WHAT THE TASK ASKS
Could you give the rows below again with every "Example" renamed to "Sample", leaving everything else unchanged?

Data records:
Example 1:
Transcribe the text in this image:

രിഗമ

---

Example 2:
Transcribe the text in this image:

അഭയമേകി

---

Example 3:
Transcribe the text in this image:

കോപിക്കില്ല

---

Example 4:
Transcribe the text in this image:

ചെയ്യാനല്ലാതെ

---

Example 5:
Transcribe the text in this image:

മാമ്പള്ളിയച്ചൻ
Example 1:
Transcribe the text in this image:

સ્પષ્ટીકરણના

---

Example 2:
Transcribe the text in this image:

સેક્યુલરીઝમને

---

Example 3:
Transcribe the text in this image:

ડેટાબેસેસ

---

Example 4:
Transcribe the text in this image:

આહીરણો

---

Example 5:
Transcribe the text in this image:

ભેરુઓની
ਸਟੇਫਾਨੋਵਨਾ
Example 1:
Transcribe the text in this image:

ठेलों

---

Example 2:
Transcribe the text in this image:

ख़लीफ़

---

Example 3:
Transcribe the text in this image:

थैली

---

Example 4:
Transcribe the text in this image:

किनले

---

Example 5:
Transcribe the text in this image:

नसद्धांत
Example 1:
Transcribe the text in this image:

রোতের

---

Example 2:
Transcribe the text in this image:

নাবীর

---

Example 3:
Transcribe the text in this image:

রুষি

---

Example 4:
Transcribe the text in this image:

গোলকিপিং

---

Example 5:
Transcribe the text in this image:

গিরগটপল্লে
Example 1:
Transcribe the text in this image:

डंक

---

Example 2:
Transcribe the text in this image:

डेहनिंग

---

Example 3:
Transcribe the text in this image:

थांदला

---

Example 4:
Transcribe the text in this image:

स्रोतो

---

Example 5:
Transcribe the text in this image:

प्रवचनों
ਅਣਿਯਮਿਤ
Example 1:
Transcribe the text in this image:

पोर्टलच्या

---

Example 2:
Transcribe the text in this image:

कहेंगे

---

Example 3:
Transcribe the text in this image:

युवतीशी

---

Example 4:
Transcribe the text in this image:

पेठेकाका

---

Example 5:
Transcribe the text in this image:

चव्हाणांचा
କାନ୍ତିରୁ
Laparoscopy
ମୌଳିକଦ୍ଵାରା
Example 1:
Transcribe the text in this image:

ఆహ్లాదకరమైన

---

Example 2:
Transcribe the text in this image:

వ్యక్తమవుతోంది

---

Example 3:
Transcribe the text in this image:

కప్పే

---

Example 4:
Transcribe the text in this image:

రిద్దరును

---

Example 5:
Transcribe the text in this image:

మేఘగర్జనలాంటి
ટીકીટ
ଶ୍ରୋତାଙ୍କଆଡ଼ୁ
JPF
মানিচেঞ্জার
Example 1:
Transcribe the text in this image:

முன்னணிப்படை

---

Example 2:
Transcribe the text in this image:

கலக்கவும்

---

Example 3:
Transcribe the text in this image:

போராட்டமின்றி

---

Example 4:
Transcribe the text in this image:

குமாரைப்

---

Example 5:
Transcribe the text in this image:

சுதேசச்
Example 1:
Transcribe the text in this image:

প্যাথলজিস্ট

ANSWER TO THE EXERCISE
Sample 1:
Transcribe the text in this image:

രിഗമ

---

Sample 2:
Transcribe the text in this image:

അഭയമേകി

---

Sample 3:
Transcribe the text in this image:

കോപിക്കില്ല

---

Sample 4:
Transcribe the text in this image:

ചെയ്യാനല്ലാതെ

---

Sample 5:
Transcribe the text in this image:

മാമ്പള്ളിയച്ചൻ
Sample 1:
Transcribe the text in this image:

સ્પષ્ટીકરણના

---

Sample 2:
Transcribe the text in this image:

સેક્યુલરીઝમને

---

Sample 3:
Transcribe the text in this image:

ડેટાબેસેસ

---

Sample 4:
Transcribe the text in this image:

આહીરણો

---

Sample 5:
Transcribe the text in this image:

ભેરુઓની
ਸਟੇਫਾਨੋਵਨਾ
Sample 1:
Transcribe the text in this image:

ठेलों

---

Sample 2:
Transcribe the text in this image:

ख़लीफ़

---

Sample 3:
Transcribe the text in this image:

थैली

---

Sample 4:
Transcribe the text in this image:

किनले

---

Sample 5:
Transcribe the text in this image:

नसद्धांत
Sample 1:
Transcribe the text in this image:

রোতের

---

Sample 2:
Transcribe the text in this image:

নাবীর

---

Sample 3:
Transcribe the text in this image:

রুষি

---

Sample 4:
Transcribe the text in this image:

গোলকিপিং

---

Sample 5:
Transcribe the text in this image:

গিরগটপল্লে
Sample 1:
Transcribe the text in this image:

डंक

---

Sample 2:
Transcribe the text in this image:

डेहनिंग

---

Sample 3:
Transcribe the text in this image:

थांदला

---

Sample 4:
Transcribe the text in this image:

स्रोतो

---

Sample 5:
Transcribe the text in this image:

प्रवचनों
ਅਣਿਯਮਿਤ
Sample 1:
Transcribe the text in this image:

पोर्टलच्या

---

Sample 2:
Transcribe the text in this image:

कहेंगे

---

Sample 3:
Transcribe the text in this image:

युवतीशी

---

Sample 4:
Transcribe the text in this image:

पेठेकाका

---

Sample 5:
Transcribe the text in this image:

चव्हाणांचा
କାନ୍ତିରୁ
Laparoscopy
ମୌଳିକଦ୍ଵାରା
Sample 1:
Transcribe the text in this image:

ఆహ్లాదకరమైన

---

Sample 2:
Transcribe the text in this image:

వ్యక్తమవుతోంది

---

Sample 3:
Transcribe the text in this image:

కప్పే

---

Sample 4:
Transcribe the text in this image:

రిద్దరును

---

Sample 5:
Transcribe the text in this image:

మేఘగర్జనలాంటి
ટીકીટ
ଶ୍ରୋତାଙ୍କଆଡ଼ୁ
JPF
মানিচেঞ্জার
Sample 1:
Transcribe the text in this image:

முன்னணிப்படை

---

Sample 2:
Transcribe the text in this image:

கலக்கவும்

---

Sample 3:
Transcribe the text in this image:

போராட்டமின்றி

---

Sample 4:
Transcribe the text in this image:

குமாரைப்

---

Sample 5:
Transcribe the text in this image:

சுதேசச்
Sample 1:
Transcribe the text in this image:

প্যাথলজিস্ট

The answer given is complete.